Jihaan Khoirunnisaa - detikNews
Selasa, 24 Nov 2020 09:51 WIB
Polda NTB
Foto: Polda NTB
Jakarta -

Dengan diperpanjangnya periode Lomba Kampung Sehat Nurut Tatatan Baru yang diiniasi Polda NTB, Desa Sesaot Kecamatan Narmada, Lombok Barat semakin gencar mempersiapkan diri. Desa Sesaot merupakan satu dari tiga perwakilan yang mewakili Polresta Mataram pada Best of The Best Lomba Kampung Sehat tingkat Provinsi NTB.

Desa Sasaot menjadi percontohan karena mampu mempertahankan wilayahnya nol kasus penyebaran Virus Corona. Tidak hanya itu, desa ini juga dapat mempertahankan wilayahnya dengan status zona hijau sehingga tetap berlabel sehat. Padahal, status pandemi sendiri belum dicabut Pemerintah.

Meski begitu, nampaknya Desa Sasaot tidak ingin cepat berpuas diri. Pemerintah Desa mengajak serta Kepala Desa, Bhabinkamtibnas, dan Babinsa, dalam memantau kelanjutan dari inovasi yang sebelumnya sudah dilakukan hingga mewakili Polresta Mataram sebagai finalis lomba kampung sehat tingkat Provinsi NTB.

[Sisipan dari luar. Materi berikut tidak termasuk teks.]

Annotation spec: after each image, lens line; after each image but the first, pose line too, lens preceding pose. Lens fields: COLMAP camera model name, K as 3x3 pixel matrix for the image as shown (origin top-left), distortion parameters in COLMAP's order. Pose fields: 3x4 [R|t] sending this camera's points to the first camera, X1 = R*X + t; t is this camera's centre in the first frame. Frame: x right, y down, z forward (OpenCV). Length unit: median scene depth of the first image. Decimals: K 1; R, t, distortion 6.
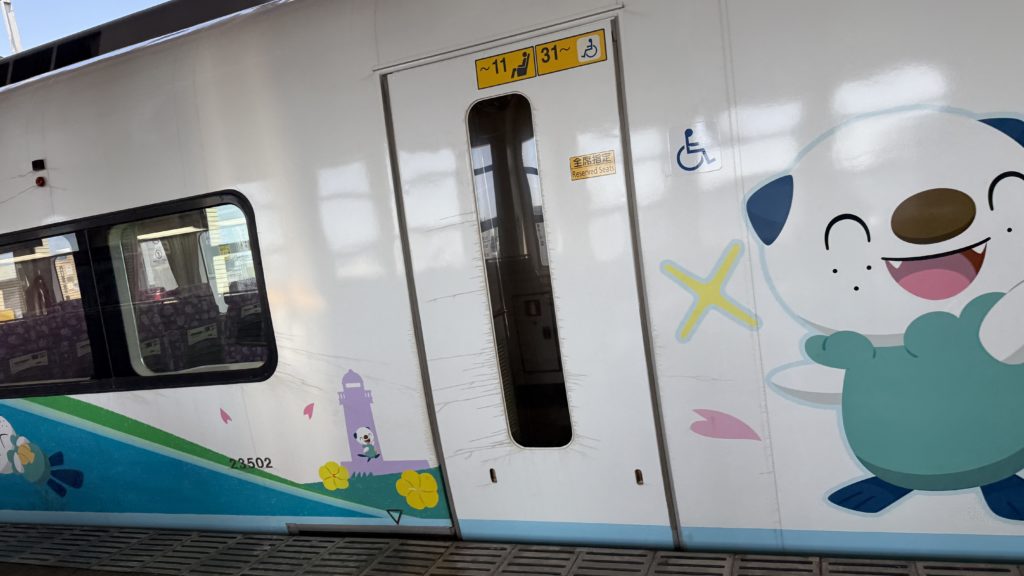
lens RADIAL K [[731.2, 0, 507.5], [0, 731.2, 292.0], [0, 0, 1]] dist [-0.012894, -0.018659]
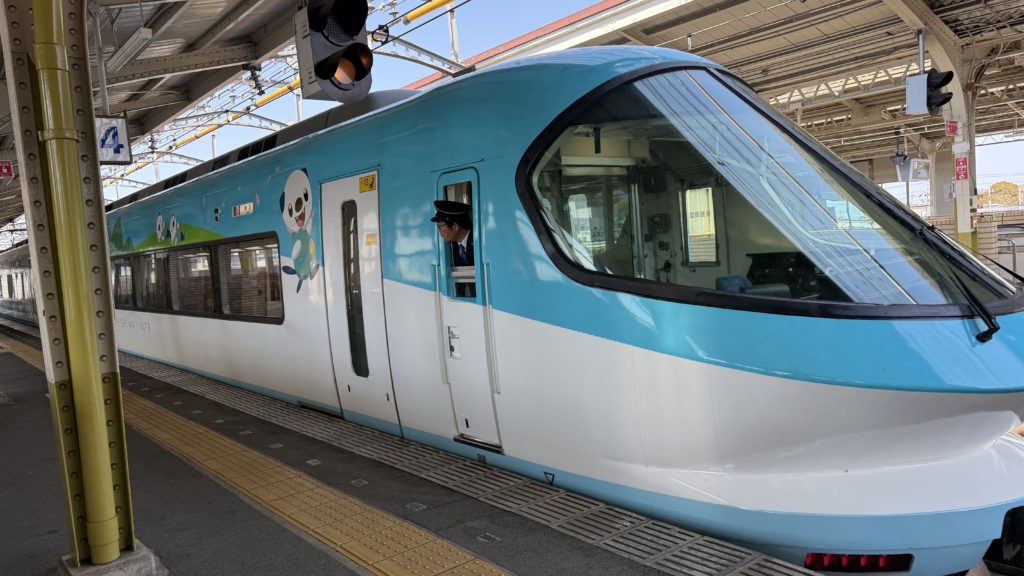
lens RADIAL K [[731.2, 0, 510.5], [0, 731.2, 286.9], [0, 0, 1]] dist [-0.012894, -0.018659]
pose [[0.870418, 0.115680, -0.478529, 0.340377], [-0.111184, 0.993080, 0.037828, -0.038442], [0.479594, 0.020278, 0.877256, -0.144286]]
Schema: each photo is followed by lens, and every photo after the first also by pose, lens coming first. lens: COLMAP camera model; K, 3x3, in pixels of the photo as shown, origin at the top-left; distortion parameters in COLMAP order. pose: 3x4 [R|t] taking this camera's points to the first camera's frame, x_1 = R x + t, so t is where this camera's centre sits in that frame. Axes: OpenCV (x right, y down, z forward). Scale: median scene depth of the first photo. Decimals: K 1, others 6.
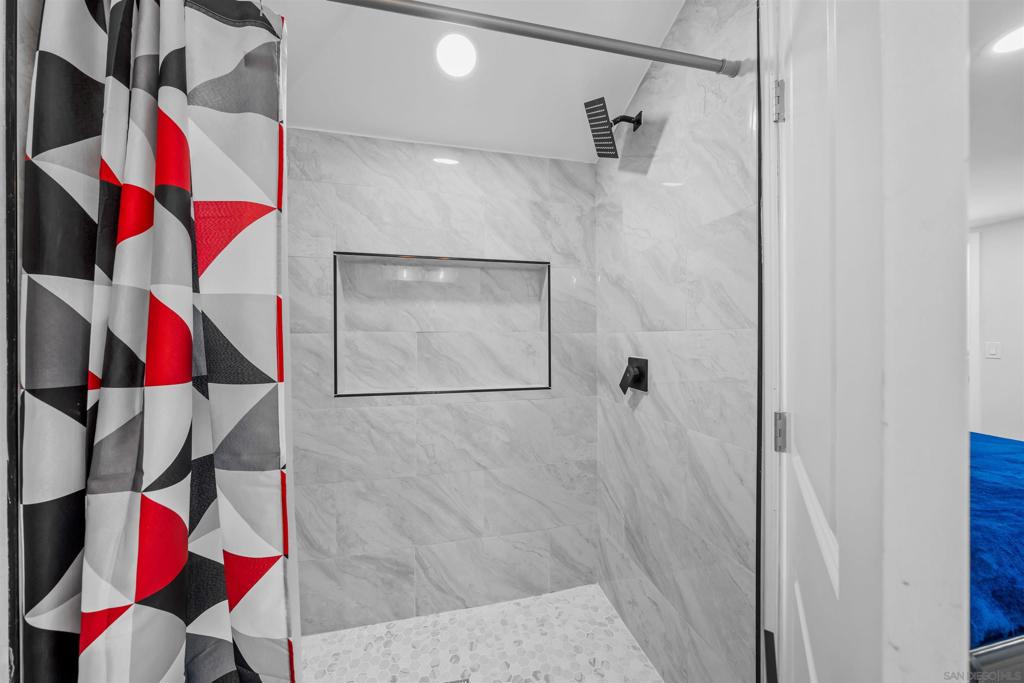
lens RADIAL K [[349.7, 0, 511.6], [0, 349.7, 338.9], [0, 0, 1]] dist [-0.002225, -0.000292]
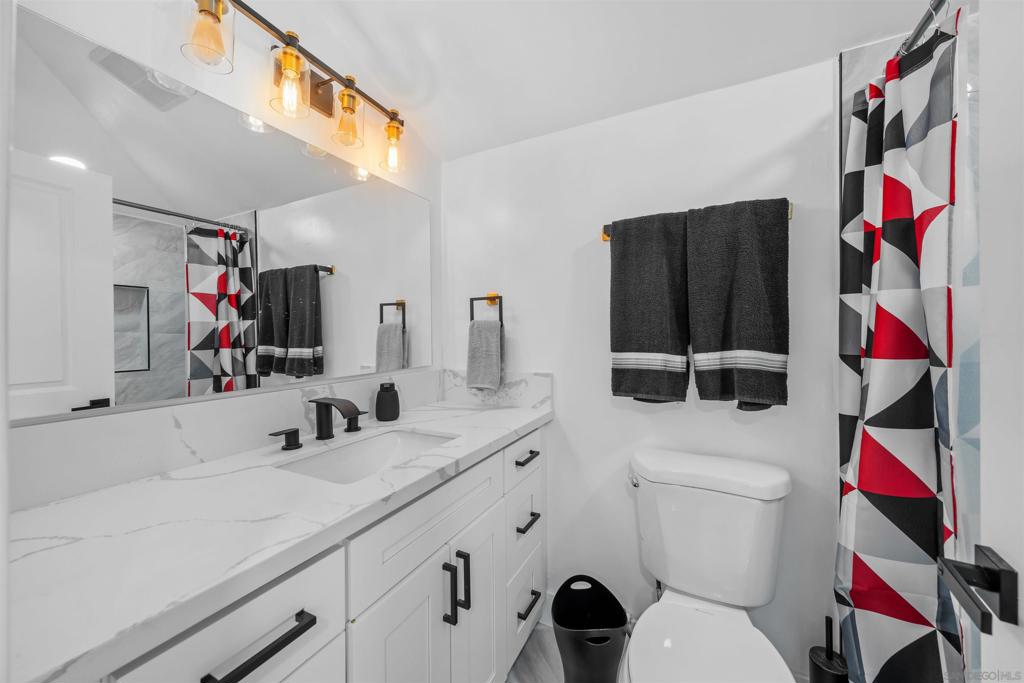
lens RADIAL K [[373.2, 0, 512.2], [0, 373.2, 335.8], [0, 0, 1]] dist [0.000259, 0.000019]
pose [[-0.637777, 0.015076, -0.770074, 1.216604], [0.013258, 0.999875, 0.008595, 0.000391], [0.770107, -0.004728, -0.637897, 0.812735]]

Setidaknya ada tiga inovasi baru yang diperkenalkan oleh Desa Sesaot, untuk kemudian bisa diterapkan di Kampung Sehat Setempat. Pertama, pembuatan atau pengadaan seribu kentungan. Kentungan ini nantinya akan dibagikan kepada setiap Kepala Keluarga (KK).

Dengan harapan dapat mencegah kasus kejahatan serta memberitahukan informasi terkait bencana dan lainnya.

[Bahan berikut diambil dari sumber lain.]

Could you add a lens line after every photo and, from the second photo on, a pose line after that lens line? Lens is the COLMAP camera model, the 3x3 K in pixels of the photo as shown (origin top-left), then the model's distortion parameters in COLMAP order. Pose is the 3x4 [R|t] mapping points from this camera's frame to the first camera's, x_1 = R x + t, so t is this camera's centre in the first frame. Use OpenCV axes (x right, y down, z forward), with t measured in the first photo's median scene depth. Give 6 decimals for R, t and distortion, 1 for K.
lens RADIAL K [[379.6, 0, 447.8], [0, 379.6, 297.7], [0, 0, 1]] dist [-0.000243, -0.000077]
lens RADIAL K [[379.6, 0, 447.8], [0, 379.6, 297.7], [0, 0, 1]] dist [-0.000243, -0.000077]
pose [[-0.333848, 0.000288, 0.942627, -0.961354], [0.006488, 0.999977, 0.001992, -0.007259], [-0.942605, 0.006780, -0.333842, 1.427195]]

''Kentungan ini bertujuan untuk mengantisipasi dampak Covid-19 dibidang keamanan agar selalu tercipta situasi yang kondusif,'' jelas Kades Sesaot Yuni, Selasa (24/11/2020).

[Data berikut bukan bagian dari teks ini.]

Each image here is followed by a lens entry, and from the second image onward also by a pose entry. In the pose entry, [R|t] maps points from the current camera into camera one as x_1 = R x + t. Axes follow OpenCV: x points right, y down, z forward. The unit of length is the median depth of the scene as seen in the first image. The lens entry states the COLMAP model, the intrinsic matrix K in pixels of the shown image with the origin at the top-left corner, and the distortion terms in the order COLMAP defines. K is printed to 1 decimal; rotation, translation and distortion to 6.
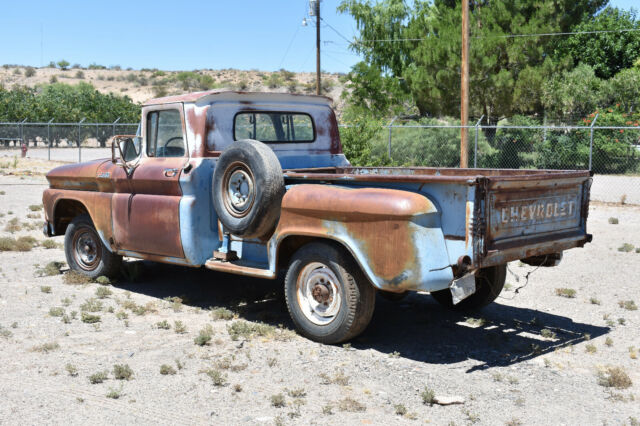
lens RADIAL K [[803.5, 0, 320.0], [0, 803.5, 213.0], [0, 0, 1]] dist [-0.101327, 0.001922]
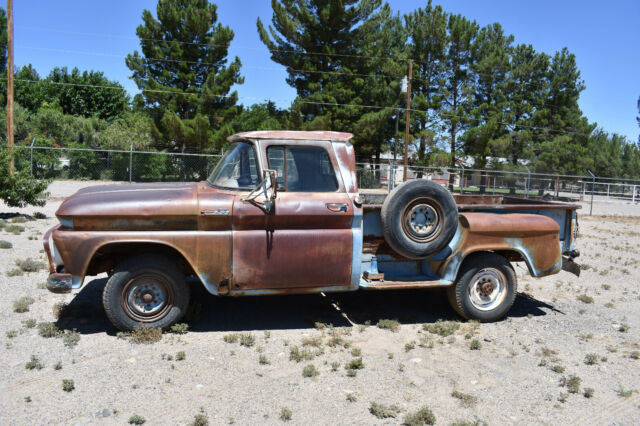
lens RADIAL K [[512.4, 0, 318.6], [0, 512.4, 209.4], [0, 0, 1]] dist [-0.109608, 0.003089]
pose [[0.537899, -0.057084, 0.841074, -0.764893], [0.042246, 0.998276, 0.040735, -0.076075], [-0.841950, 0.013621, 0.539383, 0.654249]]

Inovasi kedua, yakni pembagian seribu polybag dan bibit sayur, sebagai wujud inovasi bidang ketahanan ekonomi secara mandiri. Setiap KK akan mendapat 5 polybag beserta bibit sayur-sayuran yang dapat ditanam. Lalu ketiga adalah pembuatan seribu bong bambu. Bong bambu sebagai pengganti ember plastik yang sudah dibuat selanjutnya akan diletakkan di lokasi publik, seperti di jalan gang masuk dari masing-masing dusun.

''Karena bong bambu ini mudah sekali didapatkan di Desa Sesaot. Ini juga sebagai bentuk ramah lingkungan dan tentunya bisa bertahan lama dibandingkan ember plastik. Itulah beberapa inovasi baru yang kami lakukan di Desa Sesaot,'' imbuh Yuni.

Merespon hal ini, Kapolresta Mataram, Kombes Pol Guntur Herditrianto turun memberikan apresiasi atas inovasi baru yang dilakukan Desa Sesaot. Inovasi dari Desa Sesaot ini dinilainya cukup nyata. Karena dibutuhkan oleh warga serta pengadaannya yang terbilang mudah didapatkan. Seluruhnya berguna sebagai upaya untuk memutus mata rantai penyebaran Covid-19.

'' Kami dari kepolisian siap mendukung apa yang dilaksanakan oleh Desa Sesaot,'' ujar Kombes Pol Guntur Herditrianto.